The Spanish Data Protection Agency (AEPD) has sanctioned the worker of a fruit shop for taking the list of customers from the establishment and extracting the number of a client to link with it. An action that violates the General Data Protection Regulation (RGPD), as stated in the resolution of the file.
As stated in it, the woman denounced that, without prior consent, she was contacted by WhatsApp by the fruit worker, understanding that he had obtained her data as a result of a points card with which discounts could be obtained in local shops.
You may be interested
They catch it by 27 km/h above the limit and the police fine with 85,000 euros
The Labor Inspection is firm: a fine of 225,018 euros to a company for not collaborating in the identification of several workers who ran when they saw them
This contributed screenshots with messages sent by the employee in November 2022, who responded to a clearly personal content: “A vegan and sympathetic wapa girl who will be Jaajaj” (sent at 8:32 p.m.) and “I let you guess who I am” (sent at 20:33), being able to see the client who was treated by the profile photo of the same.
Since they had used their data, such as the phone, for non -commercial purposes (which is for what gave it), it filed a complaint against the fruit shop, as well as a complaint to the National Police. For its part, the company denied the accusations, defending that it was a usual client that had given them their personal number for the management of orders for perishable vegan products, contacting her by message to remind her that she had to collect an order, after they tried to call her “without success” (something they could not demonstrate).
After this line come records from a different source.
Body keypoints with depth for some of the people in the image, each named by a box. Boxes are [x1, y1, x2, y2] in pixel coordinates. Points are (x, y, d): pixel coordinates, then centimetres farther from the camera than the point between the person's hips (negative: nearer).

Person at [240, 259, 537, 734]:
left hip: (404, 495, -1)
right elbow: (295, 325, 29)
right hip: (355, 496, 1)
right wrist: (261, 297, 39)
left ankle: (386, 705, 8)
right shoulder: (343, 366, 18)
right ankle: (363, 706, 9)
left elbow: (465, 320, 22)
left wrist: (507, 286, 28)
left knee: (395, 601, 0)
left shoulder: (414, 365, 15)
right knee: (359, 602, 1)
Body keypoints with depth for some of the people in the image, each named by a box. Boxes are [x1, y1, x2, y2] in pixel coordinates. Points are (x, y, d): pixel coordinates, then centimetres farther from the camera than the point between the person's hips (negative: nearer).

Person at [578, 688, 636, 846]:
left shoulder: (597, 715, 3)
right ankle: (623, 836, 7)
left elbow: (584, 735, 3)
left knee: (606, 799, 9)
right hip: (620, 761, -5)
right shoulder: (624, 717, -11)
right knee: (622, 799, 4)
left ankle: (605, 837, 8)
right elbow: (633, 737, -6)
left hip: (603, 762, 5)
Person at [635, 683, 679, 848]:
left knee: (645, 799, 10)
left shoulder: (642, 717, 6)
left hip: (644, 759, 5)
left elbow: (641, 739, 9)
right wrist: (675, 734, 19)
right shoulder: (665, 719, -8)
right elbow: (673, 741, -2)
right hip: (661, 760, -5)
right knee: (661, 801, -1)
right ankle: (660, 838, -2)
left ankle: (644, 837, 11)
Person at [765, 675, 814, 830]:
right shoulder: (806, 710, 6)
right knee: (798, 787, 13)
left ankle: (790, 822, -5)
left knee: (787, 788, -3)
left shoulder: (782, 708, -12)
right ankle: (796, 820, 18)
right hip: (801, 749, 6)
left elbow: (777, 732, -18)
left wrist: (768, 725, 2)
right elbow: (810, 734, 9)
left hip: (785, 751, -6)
Fine of 300 euros: messages had no commercial purposes
The Spanish data protection agency failed that the man, as a fruit employee with access to client data, obtained his personal information and sent him messages with a non -commercial purpose, since their content did not refer to any order.
In this case, the agency established that the worker was responsible for the processing of personal data, and not the establishment, since the messages were sent from their personal telephone number (and not in the name of the fruit shop). In addition, the content was “clearly of a personal nature” and did not act in compliance with its labor functions or following the instructions of the company.
“From the clearly personal content of the messages, in which the word” order “does not appear or notice in any case that there is a pending order to collect, together with the fact that the messages were sent from a BBB personal telephone number, it can be deduced that it sent such messages for its own account for personal purposes, and not by account of the fruit shop for contractual purposes,” he says, the resolution of the AEPD exposes.
Consequently, the AEPD failed that the employee had incurred an infraction of article 6.1 of the General Data Protection Regulation, when dealing with the personal data of the client without a basis of legality. Therefore, they imposed a fine of 300 euros.